La niña afroamericana de Reforma (la fragilidad)

Por ANDRÉS TAPIA / Kindred Hues Photography / Unsplash

Tendría quizá diez años, algo así. Giraba sobre sí misma sin mirar, sin poner atención a lo que ocurría a su alrededor: delante, detrás, a sus costados. Vestía unos pantalones cortos de denim, una blusa rosada, zapatillas deportivas y llevaba el cabello –largo, casi hasta la cintura– envuelto en finísimas trenzas rastas teñidas de dorado. Afroamericana improbable en la supuesta calle más hermosa de la capital de México.

No verla era imposible, no sólo porque su fenotipo no es común en la Ciudad de México, sino también porque era una niña hermosa. Pero también porque mucho más evidente e importante que el color de su piel, su atuendo y su belleza física, lo era el hecho de que, en ese momento, poco después del mediodía de un domingo, estaba sola.

Decenas de bicicletas, hombres y mujeres en patines, corredores que invadían los carriles de una de las avenidas más transitadas del planeta la rodeaban. Eso y eso, y esas y esos y eses (primera y única vez que me permito una “corrección política”, que en realidad es un sarcasmo muy egregio y una burla muy elegante, valga la tautología), sin dejar de lado a los transeúntes que salían, venían, entraban o iban, de los comercios y la acera que esa niña, con su sola presencia, había conquistado.

Paseo de la Reforma y la calle de Sevilla, la escultura de una mujer desnuda ataviada con tan sólo un arco, y una niña afroamericana a la que, aunque sea momentáneamente, sus padres han abandonado. Las coordenadas son las siguientes: Latitud 19.425142; longitud –99.171641.

Yo estoy ahí en ese momento tan sólo para comprar dos croissaints y una barra de pan y, para ello, monto una de las tantas bicicletas que circulan en el Paseo de la Reforma de la Ciudad de México. ¿He dicho ya que es domingo? Los domingos en cualquier ciudad del mundo, incluso en la de México, suelen ser felices.

Este no lo es tanto. Rusia continúa con su campaña militar en Ucrania e impide la evacuación de civiles del país con tal de desmoralizar a la población y conseguir que el gobierno de Kiev se rinda. Una foto tomada por una periodista del diario The New York Times muestra a una madre y a sus dos hijos abatidos por los proyectiles rusos.

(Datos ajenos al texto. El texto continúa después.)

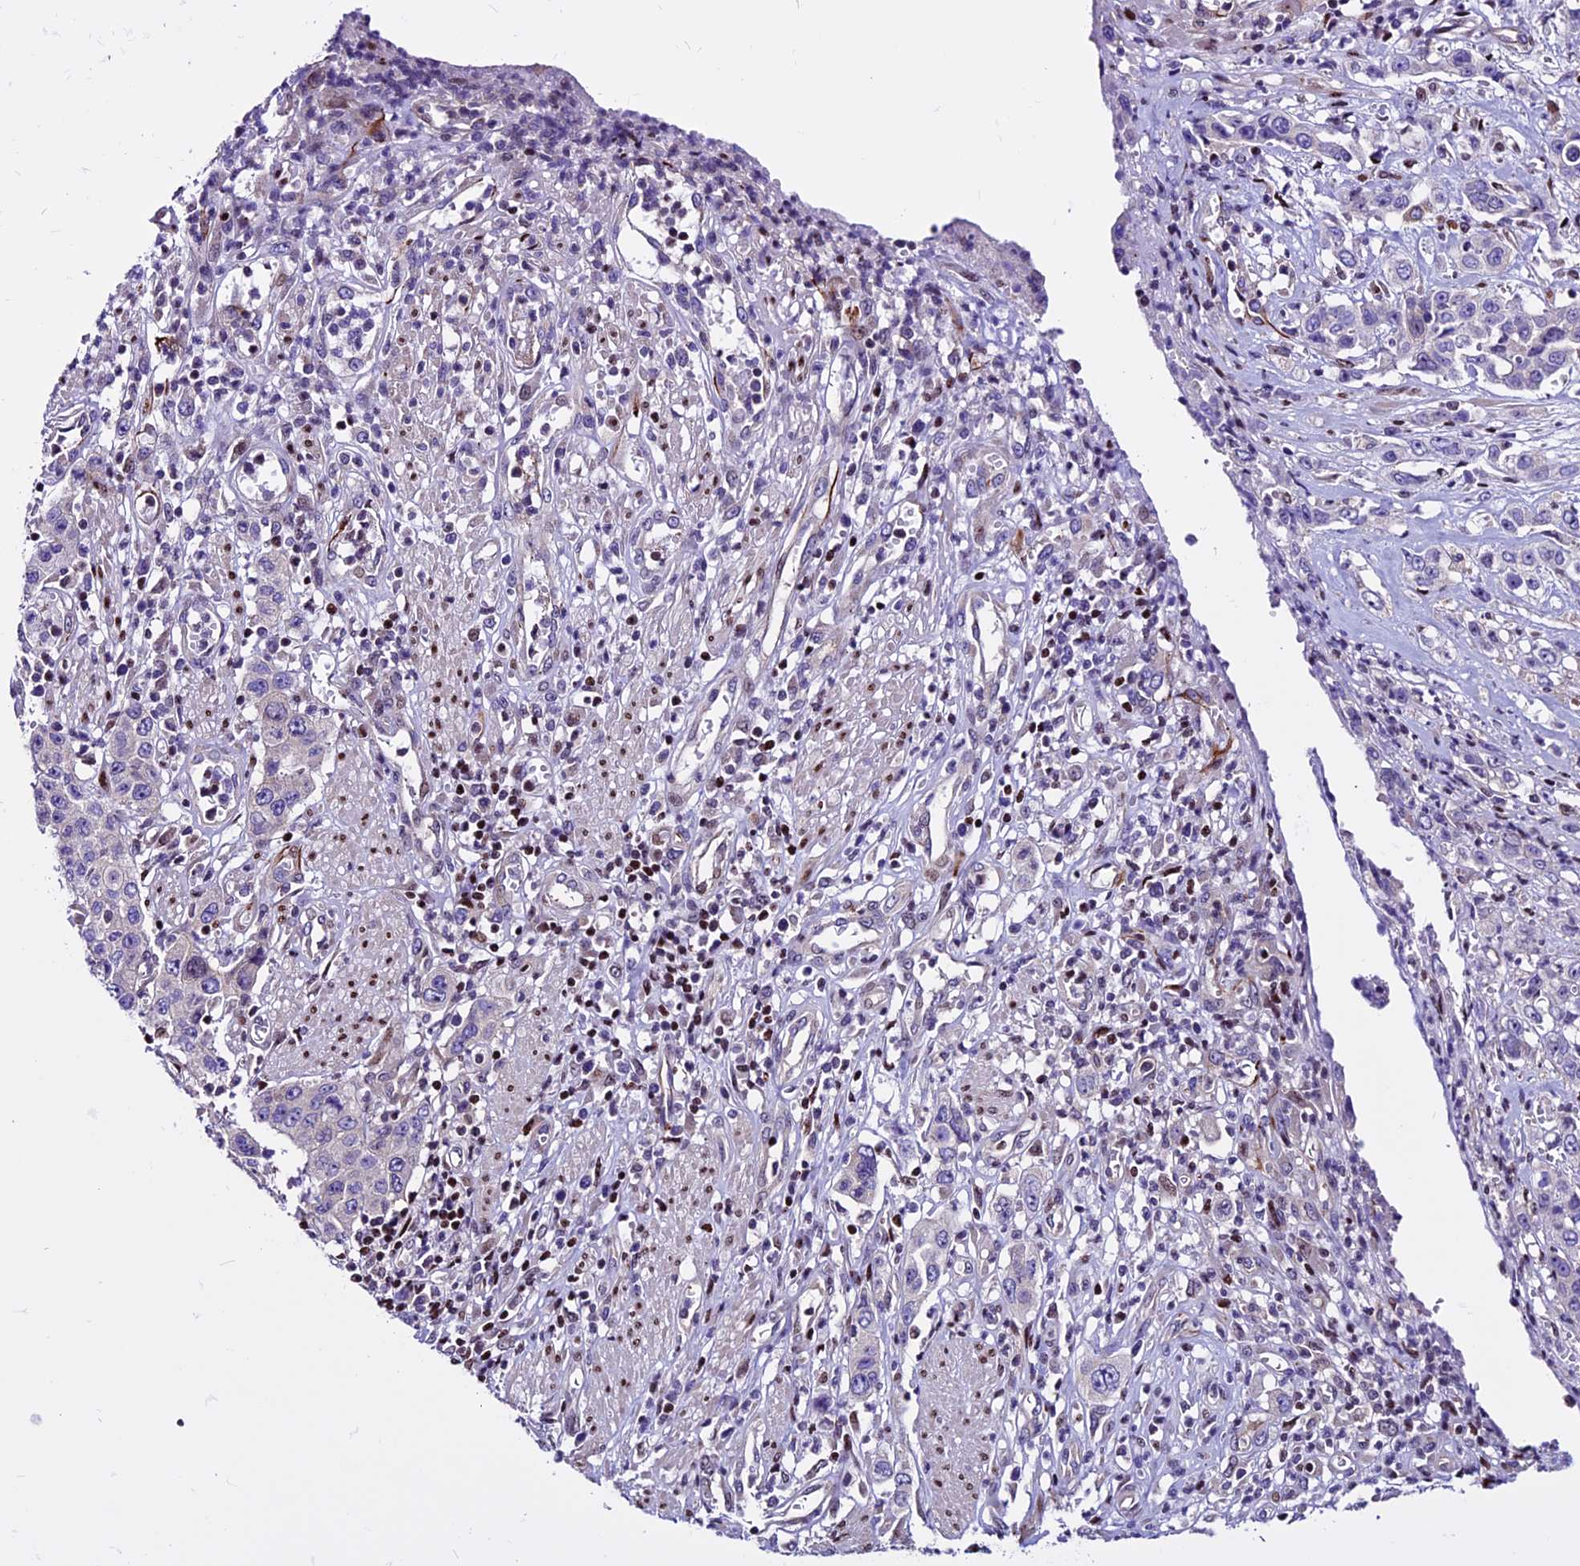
{"staining": {"intensity": "negative", "quantity": "none", "location": "none"}, "tissue": "stomach cancer", "cell_type": "Tumor cells", "image_type": "cancer", "snomed": [{"axis": "morphology", "description": "Adenocarcinoma, NOS"}, {"axis": "topography", "description": "Stomach, upper"}], "caption": "High power microscopy photomicrograph of an IHC image of stomach adenocarcinoma, revealing no significant positivity in tumor cells.", "gene": "RINL", "patient": {"sex": "male", "age": 62}}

Lo de México no es tan grave: una niña afroamericana rodeada de bicicletas el día más feliz de la semana. Pero no hay domingo sin sábado y el día anterior a la visión de ella en la supuesta calle más hermosa de la Ciudad de México, en una ciudad vecina, durante un partido de fútbol, tiene lugar una barbarie: los hinchas de dos equipos antagónicos se enfrentan de manera violenta y atroz, y las redes sociales registran escenas dantescas en las que varios individuos son golpeados y desnudados de manera salvaje por otro grupo de individuos.

En México esto es común. Quizá no en los partidos de fútbol, pero sí en los enfrentamientos entre las bandas del crimen organizado. Los criminales en México, como las hienas, atacan en grupo, aunque no para alimentarse: individualmente cada uno de sus miembros carecen de la estamina y la valentía necesarias para sobrevivir por sí mismos. Luego entonces atacan en manada y son implacables y crueles. Pero por sí mismos serían incapaces de cortarse las uñas sin sentir dolor.

Pero ese no es el punto.

Me acerqué a la niña afroamericana que, en ese momento, sin tensión y con mucho desparpajo, giraba sobre sí misma, como si no supiera que estaba sola, que estaba en México, que sin la presencia de sus padres estaba en peligro.

–Girl, where are your mom and dad?

–My mom is over there (señaló un edificio, no sé si la panadería en la que yo había estado momentos antes)

–Are you missing? Are you O.K.?

–No, I’m not, I’m O.K

–Stay here, with people around.

No tengo hijos. Pero, si los tuviera, aunque mi infancia fue una infancia apacible y feliz, jamás los dejaría solos en una calle, y mucho menos en una calle de la Ciudad de México, aunque esta fuese una de las avenidas más hermosas del mundo.

Me marché de ahí. Di una vuelta en “U” y para entonces la niña afroamericana había desaparecido. Tengo claro que la asusté, aunque esa no era mi intención. Sé que al final se reunió con su madre y con eso me basta.

No sé cómo decir esto, pero los padres de esa niña son unas de las personas más irresponsables del mundo: dejar a su hija sola en una ciudad tan mierda como la de México, en un país tan mierda como es México, con un presidente tan mierda como lo es el presidente de México. ¿De verdad?

Da igual.

O no tanto.

Por lo menos ella resplandeció entre tanta oscuridad.